> Assigned task: Write out all of the data again, precisely as it appears.

※ ※ ※

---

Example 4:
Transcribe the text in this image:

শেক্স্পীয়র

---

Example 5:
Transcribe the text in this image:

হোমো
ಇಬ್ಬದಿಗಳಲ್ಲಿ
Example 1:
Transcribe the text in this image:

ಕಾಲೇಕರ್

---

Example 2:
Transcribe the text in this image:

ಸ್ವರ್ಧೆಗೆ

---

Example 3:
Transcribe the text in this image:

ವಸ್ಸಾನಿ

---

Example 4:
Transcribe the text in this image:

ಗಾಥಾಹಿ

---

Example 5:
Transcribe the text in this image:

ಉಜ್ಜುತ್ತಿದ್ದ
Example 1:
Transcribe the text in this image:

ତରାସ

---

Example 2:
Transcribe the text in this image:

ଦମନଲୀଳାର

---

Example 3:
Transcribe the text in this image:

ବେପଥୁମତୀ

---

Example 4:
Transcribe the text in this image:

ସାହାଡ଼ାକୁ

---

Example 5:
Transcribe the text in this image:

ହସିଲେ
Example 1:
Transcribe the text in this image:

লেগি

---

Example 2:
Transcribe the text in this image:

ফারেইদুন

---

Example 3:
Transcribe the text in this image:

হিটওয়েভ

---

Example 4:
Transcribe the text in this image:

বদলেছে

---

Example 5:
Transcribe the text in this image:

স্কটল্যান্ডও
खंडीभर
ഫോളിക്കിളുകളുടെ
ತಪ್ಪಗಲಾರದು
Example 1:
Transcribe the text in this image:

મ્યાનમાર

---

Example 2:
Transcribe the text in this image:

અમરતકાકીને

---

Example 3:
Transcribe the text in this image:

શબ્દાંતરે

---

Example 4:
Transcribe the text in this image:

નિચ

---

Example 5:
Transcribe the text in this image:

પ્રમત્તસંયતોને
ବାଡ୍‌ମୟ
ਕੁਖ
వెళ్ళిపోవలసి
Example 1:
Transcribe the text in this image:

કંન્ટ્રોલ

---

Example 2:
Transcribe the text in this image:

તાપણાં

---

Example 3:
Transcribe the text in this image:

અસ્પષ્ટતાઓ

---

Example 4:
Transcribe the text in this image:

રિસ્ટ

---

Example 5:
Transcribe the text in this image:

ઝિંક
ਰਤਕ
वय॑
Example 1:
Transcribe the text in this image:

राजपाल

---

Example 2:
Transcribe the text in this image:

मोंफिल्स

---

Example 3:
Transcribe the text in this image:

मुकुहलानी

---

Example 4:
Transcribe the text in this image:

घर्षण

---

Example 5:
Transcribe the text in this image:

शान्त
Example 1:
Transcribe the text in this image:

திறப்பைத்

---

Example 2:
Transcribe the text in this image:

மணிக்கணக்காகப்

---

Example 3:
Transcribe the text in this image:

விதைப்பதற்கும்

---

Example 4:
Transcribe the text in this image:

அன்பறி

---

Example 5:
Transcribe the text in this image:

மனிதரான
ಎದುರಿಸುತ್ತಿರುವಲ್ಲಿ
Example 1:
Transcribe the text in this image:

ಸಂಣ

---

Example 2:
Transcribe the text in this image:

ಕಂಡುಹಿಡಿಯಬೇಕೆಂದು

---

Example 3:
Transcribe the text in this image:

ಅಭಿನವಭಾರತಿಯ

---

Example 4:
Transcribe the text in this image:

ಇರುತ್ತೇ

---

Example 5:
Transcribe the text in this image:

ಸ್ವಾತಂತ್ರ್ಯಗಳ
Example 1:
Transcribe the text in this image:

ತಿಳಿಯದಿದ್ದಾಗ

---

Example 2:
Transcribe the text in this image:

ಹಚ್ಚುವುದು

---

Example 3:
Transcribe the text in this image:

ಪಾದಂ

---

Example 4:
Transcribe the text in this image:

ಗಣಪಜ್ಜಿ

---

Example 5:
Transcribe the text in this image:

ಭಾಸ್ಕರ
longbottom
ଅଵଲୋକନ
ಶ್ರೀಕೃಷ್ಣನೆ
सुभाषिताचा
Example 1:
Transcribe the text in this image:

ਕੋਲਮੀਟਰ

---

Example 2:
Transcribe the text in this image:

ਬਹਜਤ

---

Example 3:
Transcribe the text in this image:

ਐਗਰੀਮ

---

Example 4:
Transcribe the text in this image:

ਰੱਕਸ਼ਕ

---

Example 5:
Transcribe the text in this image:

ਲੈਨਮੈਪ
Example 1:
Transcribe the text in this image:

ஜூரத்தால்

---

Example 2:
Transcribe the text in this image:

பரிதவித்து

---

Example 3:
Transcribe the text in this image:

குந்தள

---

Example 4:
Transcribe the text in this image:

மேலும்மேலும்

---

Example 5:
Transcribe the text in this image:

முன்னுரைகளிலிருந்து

※ ※ ※

> Output for this task:
---

Example 4:
Transcribe the text in this image:

শেক্স্পীয়র

---

Example 5:
Transcribe the text in this image:

হোমো
ಇಬ್ಬದಿಗಳಲ್ಲಿ
Example 1:
Transcribe the text in this image:

ಕಾಲೇಕರ್

---

Example 2:
Transcribe the text in this image:

ಸ್ವರ್ಧೆಗೆ

---

Example 3:
Transcribe the text in this image:

ವಸ್ಸಾನಿ

---

Example 4:
Transcribe the text in this image:

ಗಾಥಾಹಿ

---

Example 5:
Transcribe the text in this image:

ಉಜ್ಜುತ್ತಿದ್ದ
Example 1:
Transcribe the text in this image:

ତରାସ

---

Example 2:
Transcribe the text in this image:

ଦମନଲୀଳାର

---

Example 3:
Transcribe the text in this image:

ବେପଥୁମତୀ

---

Example 4:
Transcribe the text in this image:

ସାହାଡ଼ାକୁ

---

Example 5:
Transcribe the text in this image:

ହସିଲେ
Example 1:
Transcribe the text in this image:

লেগি

---

Example 2:
Transcribe the text in this image:

ফারেইদুন

---

Example 3:
Transcribe the text in this image:

হিটওয়েভ

---

Example 4:
Transcribe the text in this image:

বদলেছে

---

Example 5:
Transcribe the text in this image:

স্কটল্যান্ডও
खंडीभर
ഫോളിക്കിളുകളുടെ
ತಪ್ಪಗಲಾರದು
Example 1:
Transcribe the text in this image:

મ્યાનમાર

---

Example 2:
Transcribe the text in this image:

અમરતકાકીને

---

Example 3:
Transcribe the text in this image:

શબ્દાંતરે

---

Example 4:
Transcribe the text in this image:

નિચ

---

Example 5:
Transcribe the text in this image:

પ્રમત્તસંયતોને
ବାଡ୍‌ମୟ
ਕੁਖ
వెళ్ళిపోవలసి
Example 1:
Transcribe the text in this image:

કંન્ટ્રોલ

---

Example 2:
Transcribe the text in this image:

તાપણાં

---

Example 3:
Transcribe the text in this image:

અસ્પષ્ટતાઓ

---

Example 4:
Transcribe the text in this image:

રિસ્ટ

---

Example 5:
Transcribe the text in this image:

ઝિંક
ਰਤਕ
वय॑
Example 1:
Transcribe the text in this image:

राजपाल

---

Example 2:
Transcribe the text in this image:

मोंफिल्स

---

Example 3:
Transcribe the text in this image:

मुकुहलानी

---

Example 4:
Transcribe the text in this image:

घर्षण

---

Example 5:
Transcribe the text in this image:

शान्त
Example 1:
Transcribe the text in this image:

திறப்பைத்

---

Example 2:
Transcribe the text in this image:

மணிக்கணக்காகப்

---

Example 3:
Transcribe the text in this image:

விதைப்பதற்கும்

---

Example 4:
Transcribe the text in this image:

அன்பறி

---

Example 5:
Transcribe the text in this image:

மனிதரான
ಎದುರಿಸುತ್ತಿರುವಲ್ಲಿ
Example 1:
Transcribe the text in this image:

ಸಂಣ

---

Example 2:
Transcribe the text in this image:

ಕಂಡುಹಿಡಿಯಬೇಕೆಂದು

---

Example 3:
Transcribe the text in this image:

ಅಭಿನವಭಾರತಿಯ

---

Example 4:
Transcribe the text in this image:

ಇರುತ್ತೇ

---

Example 5:
Transcribe the text in this image:

ಸ್ವಾತಂತ್ರ್ಯಗಳ
Example 1:
Transcribe the text in this image:

ತಿಳಿಯದಿದ್ದಾಗ

---

Example 2:
Transcribe the text in this image:

ಹಚ್ಚುವುದು

---

Example 3:
Transcribe the text in this image:

ಪಾದಂ

---

Example 4:
Transcribe the text in this image:

ಗಣಪಜ್ಜಿ

---

Example 5:
Transcribe the text in this image:

ಭಾಸ್ಕರ
longbottom
ଅଵଲୋକନ
ಶ್ರೀಕೃಷ್ಣನೆ
सुभाषिताचा
Example 1:
Transcribe the text in this image:

ਕੋਲਮੀਟਰ

---

Example 2:
Transcribe the text in this image:

ਬਹਜਤ

---

Example 3:
Transcribe the text in this image:

ਐਗਰੀਮ

---

Example 4:
Transcribe the text in this image:

ਰੱਕਸ਼ਕ

---

Example 5:
Transcribe the text in this image:

ਲੈਨਮੈਪ
Example 1:
Transcribe the text in this image:

ஜூரத்தால்

---

Example 2:
Transcribe the text in this image:

பரிதவித்து

---

Example 3:
Transcribe the text in this image:

குந்தள

---

Example 4:
Transcribe the text in this image:

மேலும்மேலும்

---

Example 5:
Transcribe the text in this image:

முன்னுரைகளிலிருந்து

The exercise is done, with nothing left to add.